> _Tasks to complete_:
A. List every U.S. patent number cited in the passage on torque-limiting wrenches that appears before the records.
B. From the passage on torque-limiting wrenches, return everything from "U.S. Pat. No." down to "a time-consuming operation.", reproduced word for word.
C. Resume the passage on torque-limiting wrenches after its final sentence, carrying it forward in the same style.

> _Page text_:

════════════════

Wrenches for limiting an applied torque generally have a head portion with an extending handle. The head portion has a box or other wrench driver and may have a ratchet-like mechanism inside for rapid tightening capability. The handle is used for leverage to turn the head portion and tighten a nut or other fastener until a point at which the nut becomes tight and the handle clicks or slightly slips on application of further torque. An operator, noticing the slippage, then ceases applying further torque. Numerous mechanisms for providing this slip within a torque wrench are known. In particular, U.S. Pat. Nos. 1,814,554, 2,172,561, 2,704,472, 2,732,747, 2,743,368, 3,165,014 and 3,274,827 disclose various torque-limited wrenches.
The most prevalent type of presently available torque-limiting wrenches generally is designed for applications in which accuracy is desired but is not critical. The wrenches operate in such a manner that the user must release pressure on the handle at the exact moment the handle slips, or risk applying an extra increment of torque at the point at which the handle stops slipping. In other words, typical torque wrenches only slip a small distance before the handle again becomes rotationally coupled to the driving head by virtue of a structural handle pivot limit. It is incumbent on the user to swiftly notice the slip and stop the torque on the handle. Wrenches used in torquing car engine bolts or aircraft structural fasteners, for example, must provide a level of accuracy to ensure proper engine performance and stress wear patterns. The torque ranges for such conventional wrenches may be from 5 to 100 foot-pounds though, and accuracy within a foot-pound is considered sufficient. Although an extra amount inadvertently applied by a conventional torque wrench with a large torque capacity is relatively harmless, even a small application of excessive torque assumes a greater importance the lower the torque requirements of a particular fastener becomes.
U.S. Pat. No. 1,303,595 issue to Rifflard discloses a torque wrench having a plunger rod with a fork and a pair of V-shaped nosings shaped to fit within corresponding notches in two star wheels, the wheels being rotationally fixed to a wrench socket wheel. An internally threaded cap regulates the level of compression of a spring acting on the head of the plunger rod. Upon rotation of the handle, and when the reaction torque from a wrench socket reaches a certain point, the nosings cam out of the notches in the star wheels, halting further torquing of the socket. However, to reset the handle once it has been pivoted, the wrench socket wheel must be reoriented with respect to the handle by reducing spring pressure on the plunger rod, in a time-consuming operation.
Thus, despite the existence of prior torque-limiting wrenches, there is a need in certain specialized applications for an improved torque wrench. In dental surgery, for instance, devices for precisely tightening dental prostheses to implants are needed.

════════════════

> _Supplied records_:
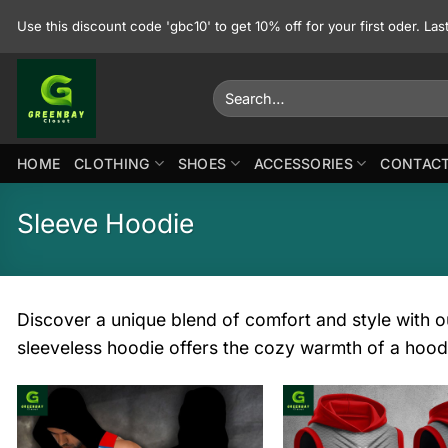
Skip
Use this discount code 'gbc10' to get 10% off for your first oder. La
to
content
Search
for:
HOME
CLOTHING
SHOES
ACCESSORIES
CONTACT
Sleeve Hoodie
Discover a unique blend of comfort and style with ou
sleeveless hoodie offers the cozy warmth of a hood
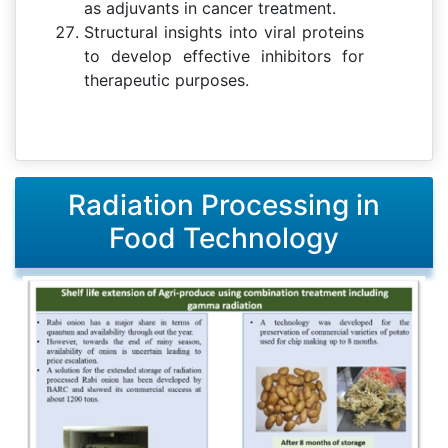
as adjuvants in cancer treatment.
Structural insights into viral proteins
to develop effective inhibitors for
therapeutic purposes.
Radiation Processing in
Food Technology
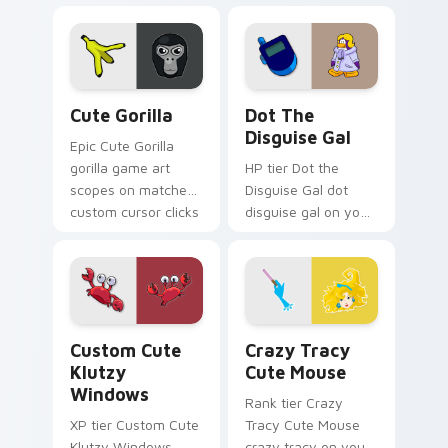
Monsters show
pride.
Cute Gorilla custom cursor pack preview for Chrom
Dot the Disguise Gal custo
Cute Gorilla
Dot The
Disguise Gal
Epic Cute Gorilla
gorilla game art
HP tier Dot the
scopes on matched
Disguise Gal dot
custom cursor clicks
disguise gal on your
with gaming session
custom cursor
flair.
pointer with video
game energy.
Klutzy Windows custom cursor pack preview for C
Crazy Tracy Cute Mouse cu
Custom Cute
Crazy Tracy
Klutzy
Cute Mouse
Windows
Rank tier Crazy
XP tier Custom Cute
Tracy Cute Mouse
Klutzy Windows
crazy tracy on your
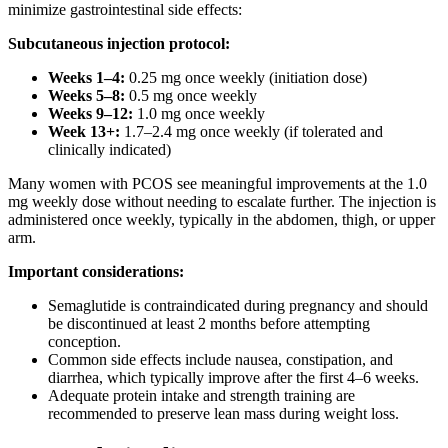
minimize gastrointestinal side effects:
Subcutaneous injection protocol:
Weeks 1–4:
0.25 mg once weekly (initiation dose)
Weeks 5–8:
0.5 mg once weekly
Weeks 9–12:
1.0 mg once weekly
Week 13+:
1.7–2.4 mg once weekly (if tolerated and
clinically indicated)
Many women with PCOS see meaningful improvements at the 1.0
mg weekly dose without needing to escalate further. The injection is
administered once weekly, typically in the abdomen, thigh, or upper
arm.
Important considerations:
Semaglutide is contraindicated during pregnancy and should
be discontinued at least 2 months before attempting
conception.
Common side effects include nausea, constipation, and
diarrhea, which typically improve after the first 4–6 weeks.
Adequate protein intake and strength training are
recommended to preserve lean mass during weight loss.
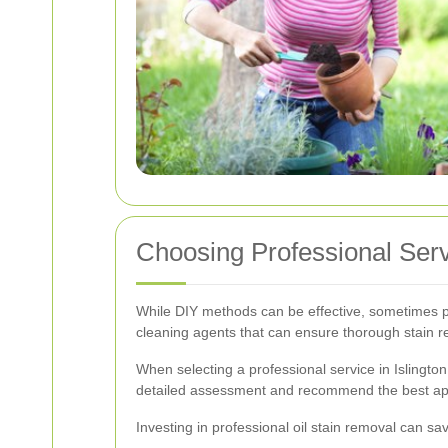
Choosing Professional Servi
While DIY methods can be effective, sometimes pr
cleaning agents that can ensure thorough stain r
When selecting a professional service in Islingto
detailed assessment and recommend the best ap
Investing in professional oil stain removal can s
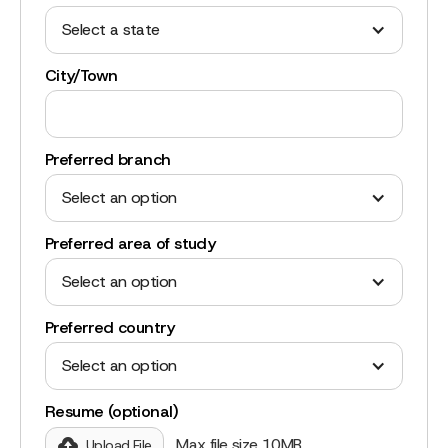
Select a state
City/Town
Preferred branch
Select an option
Preferred area of study
Select an option
Preferred country
Select an option
Resume (optional)
Max file size 10MB.
Upload File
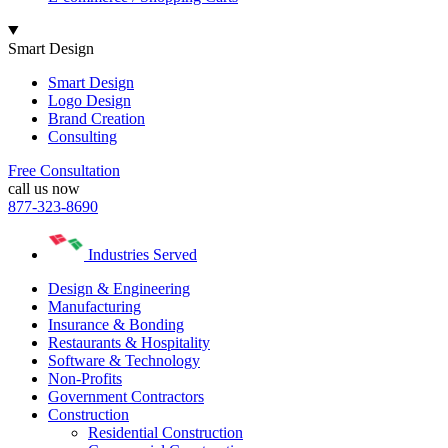
Smart Design
Smart Design
Logo Design
Brand Creation
Consulting
Free Consultation
call us now
877-323-8690
Industries Served
Design & Engineering
Manufacturing
Insurance & Bonding
Restaurants & Hospitality
Software & Technology
Non-Profits
Government Contractors
Construction
Residential Construction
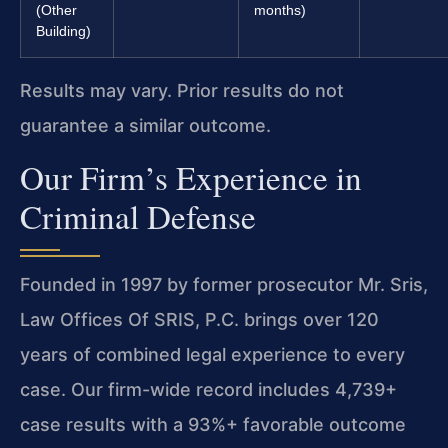
(Other
months)
Building)
Results may vary. Prior results do not
guarantee a similar outcome.
Our Firm’s Experience in
Criminal Defense
Founded in 1997 by former prosecutor Mr. Sris,
Law Offices Of SRIS, P.C. brings over 120
years of combined legal experience to every
case. Our firm-wide record includes 4,739+
case results with a 93%+ favorable outcome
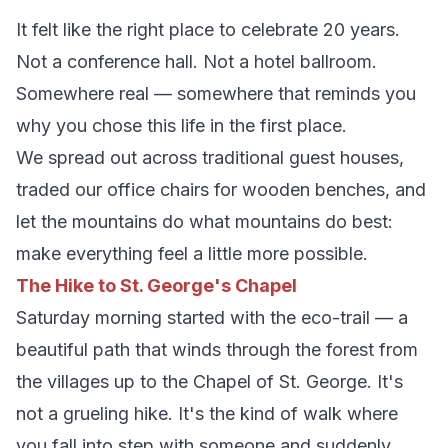
It felt like the right place to celebrate 20 years.
Not a conference hall. Not a hotel ballroom.
Somewhere real — somewhere that reminds you
why you chose this life in the first place.
We spread out across traditional guest houses,
traded our office chairs for wooden benches, and
let the mountains do what mountains do best:
make everything feel a little more possible.
The Hike to St. George's Chapel
Saturday morning started with the eco-trail — a
beautiful path that winds through the forest from
the villages up to the Chapel of St. George. It's
not a grueling hike. It's the kind of walk where
you fall into step with someone and suddenly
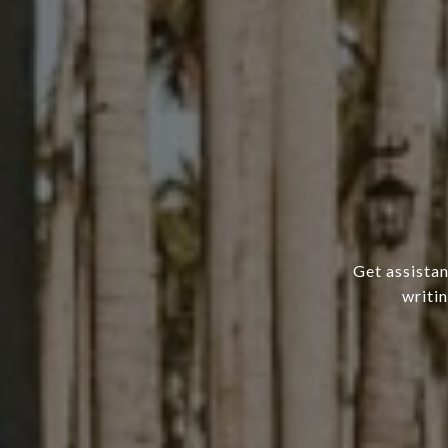
Get assistan
writi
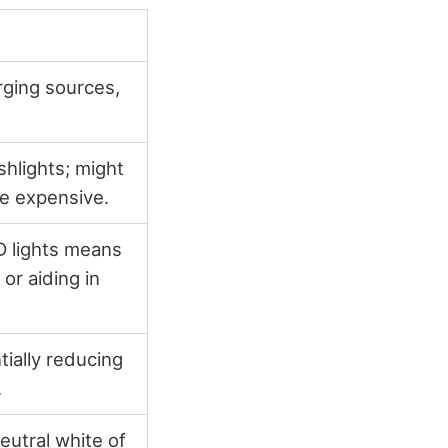
rging sources,
shlights; might
re expensive.
D lights means
or aiding in
ially reducing
.
eutral white of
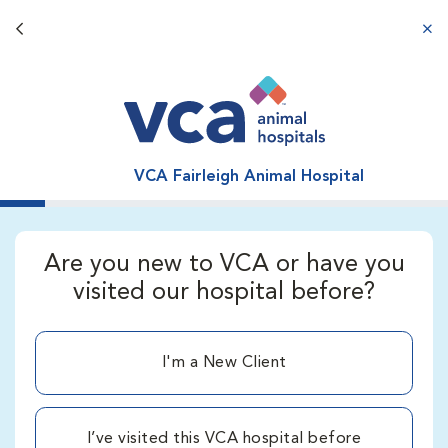
Back button
aba
VCA Fairleigh Animal Hospital
Are you new to VCA or have you
visited our hospital before?
I'm a New Client
I’ve visited this VCA hospital before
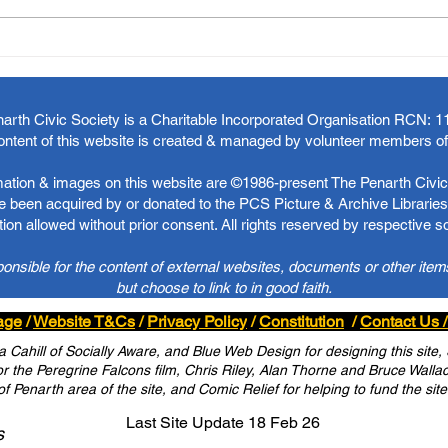
arth Civic Society is a Charitable Incorporated Organisation RCN:
1
ontent of this website is created & managed by volunteer members o
rmation & images on this website are ©1986-present The Penarth Civic 
 been acquired by or donated to the PCS Picture & Archive Libraries 
ion allowed without prior consent. All rights reserved by respective 
ponsible for the content of external websites, documents or other item
but choose to link to in good faith.
age
/
Website T&Cs
/
Privacy Policy
/
Constitution
/
Contact Us /
Cahill of Socially Aware, and Blue Web Design for designing this site,
 the Peregrine Falcons film, Chris Riley, Alan Thorne and Bruce Wallace 
of Penarth area of the site, and Comic Relief for helping to fund the site
Last Site Update 18 Feb 26
s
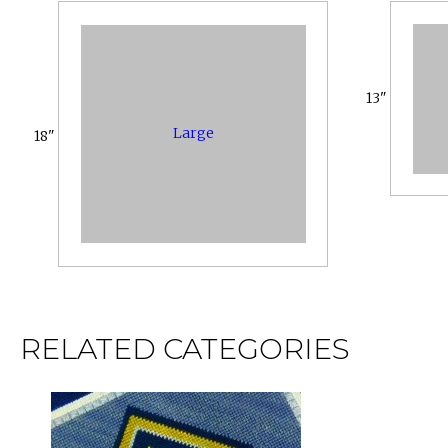
13"
Large
18"
RELATED CATEGORIES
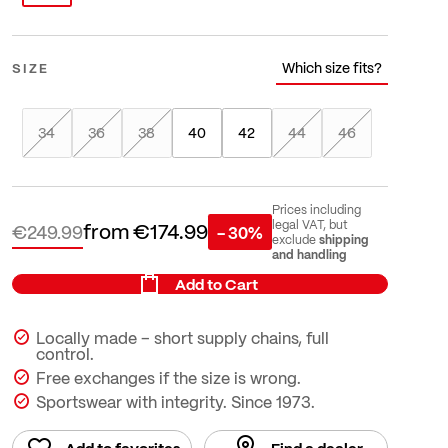
Which size fits?
SIZE
34
36
38
40
42
44
46
Prices including
from
€174.99
legal VAT, but
€249.99
- 30%
shipping
exclude
and handling
Add to Cart
Locally made – short supply chains, full
control.
Free exchanges if the size is wrong.
Sportswear with integrity. Since 1973.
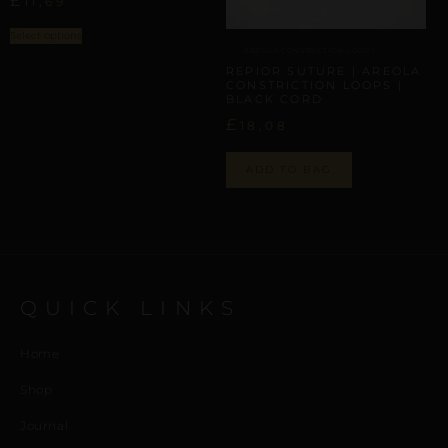
£
11,69
Select options
AREOLA CONSTRICTION LOOPS
REPIOR SUTURE | AREOLA
CONSTRICTION LOOPS |
BLACK CORD
£
18,08
ADD TO BAG
QUICK LINKS
Home
Shop
Journal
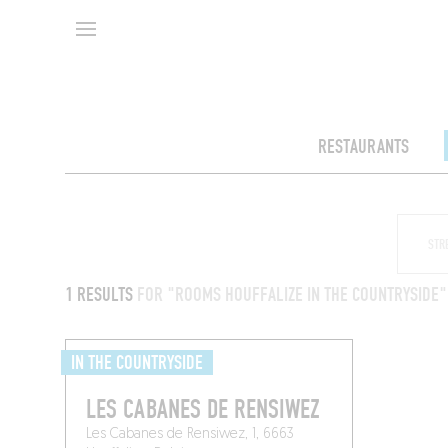
RESTAURANTS
1 RESULTS
FOR "ROOMS HOUFFALIZE IN THE COUNTRYSIDE"
IN THE COUNTRYSIDE
LES CABANES DE RENSIWEZ
Les Cabanes de Rensiwez, 1, 6663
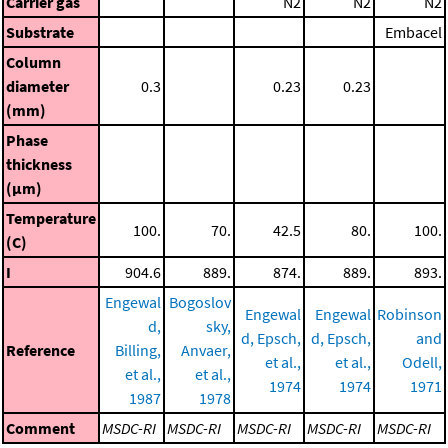
Carrier gas
N2
N2
N2
Substrate
Embacel
Column
diameter
0.3
0.23
0.23
(mm)
Phase
thickness
(μm)
Temperature
100.
70.
42.5
80.
100.
(C)
I
904.6
889.
874.
889.
893.
Engewal
Bogoslov
Engewal
Engewal
Robinson
d,
sky,
d, Epsch,
d, Epsch,
and
Reference
Billing,
Anvaer,
et al.,
et al.,
Odell,
et al.,
et al.,
1974
1974
1971
1987
1978
Comment
MSDC-RI
MSDC-RI
MSDC-RI
MSDC-RI
MSDC-RI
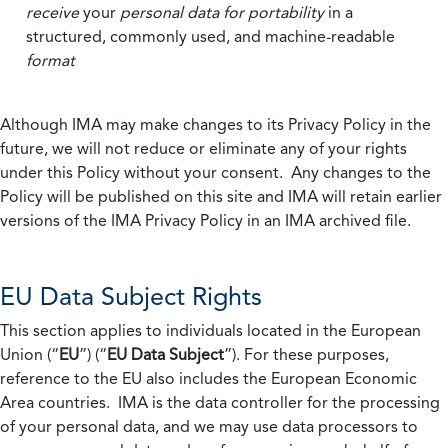
receive
your
personal data
for portability
in a
structured, commonly used, and machine-readable
format
Although IMA may make changes to its Privacy Policy in the
future, we will not reduce or eliminate any of your rights
under this Policy without your consent. Any changes to the
Policy will be published on this site and IMA will retain earlier
versions of the IMA Privacy Policy in an IMA archived file.
EU Data Subject Rights
This section applies to individuals located in the European
Union (“
EU
”) (“
EU Data Subject
”). For these purposes,
reference to the EU also includes the European Economic
Area countries. IMA is the data controller for the processing
of your personal data, and we may use data processors to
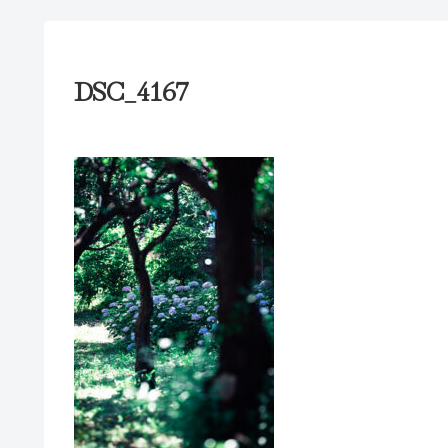
DSC_4167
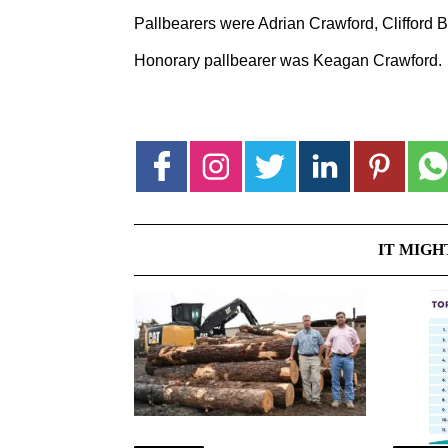
Pallbearers were Adrian Crawford, Clifford
Honorary pallbearer was Keagan Crawford.
IT MIGH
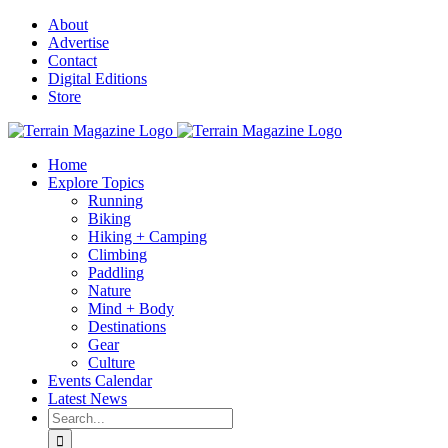
Skip
About
to
Advertise
content
Contact
Digital Editions
Store
Home
Explore Topics
Running
Biking
Hiking + Camping
Climbing
Paddling
Nature
Mind + Body
Destinations
Gear
Culture
Events Calendar
Latest News
Search
for:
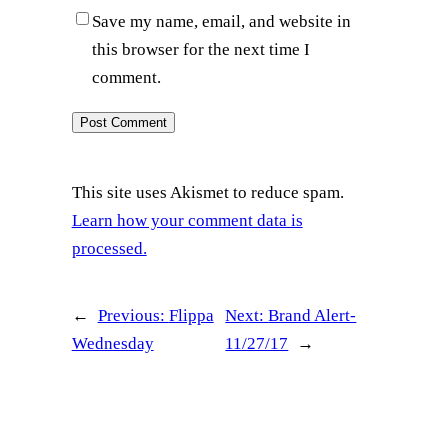
Save my name, email, and website in
this browser for the next time I
comment.
This site uses Akismet to reduce spam.
Learn how your comment data is
processed.
←
Previous:
Flippa
Next:
Brand Alert-
Wednesday
11/27/17
→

════════════════

> _Results of the exercise_:
A.
1,814,554
2,172,561
2,704,472
2,732,747
2,743,368
3,165,014
3,274,827
1,303,595

B.
U.S. Pat. No. 1,303,595 issue to Rifflard discloses a torque wrench having a plunger rod with a fork and a pair of V-shaped nosings shaped to fit within corresponding notches in two star wheels, the wheels being rotationally fixed to a wrench socket wheel. An internally threaded cap regulates the level of compression of a spring acting on the head of the plunger rod. Upon rotation of the handle, and when the reaction torque from a wrench socket reaches a certain point, the nosings cam out of the notches in the star wheels, halting further torquing of the socket. However, to reset the handle once it has been pivoted, the wrench socket wheel must be reoriented with respect to the handle by reducing spring pressure on the plunger rod, in a time-consuming operation.

C.
In installing a dental prosthesis, a series of drilling steps is necessary to penetrate the jaw bone and prepare the site for the dental implant. Threads are tapped into dense bone and the dental implant (analogous to the root of a tooth) is then either press-fit or screwed into the prepared hole. At this point, a titanium or gold cover screw is inserted into a threaded hole in the implant, and the adjacent tissue sutured over to bury it for three or four months and allow the surrounding bone to set around the implant. Typically, a torque of around 10 Newton-centimeters which is equal to 0.886 inch-pounds, or 0.074 foot-pounds, is used to install the cover screw.
Typically, the dental implant, after subsequent re-exposure, has osseo-integrated into the jaw bone. After removal of the titanium cover screw, an abutment securely attaches to the implant to provide a foundation for the actual dental prosthesis, or tooth. The abutment is either a one-piece screw-in type or is held on the implant with a separate screw, both installed to a particular torque limit. The torque at which the abutment is installed is around 20 Newton-centimeters which is equal to 1.77 inch-pounds, or 0.148 foot-pounds. The dental prosthesis is then usually cemented onto the abutment.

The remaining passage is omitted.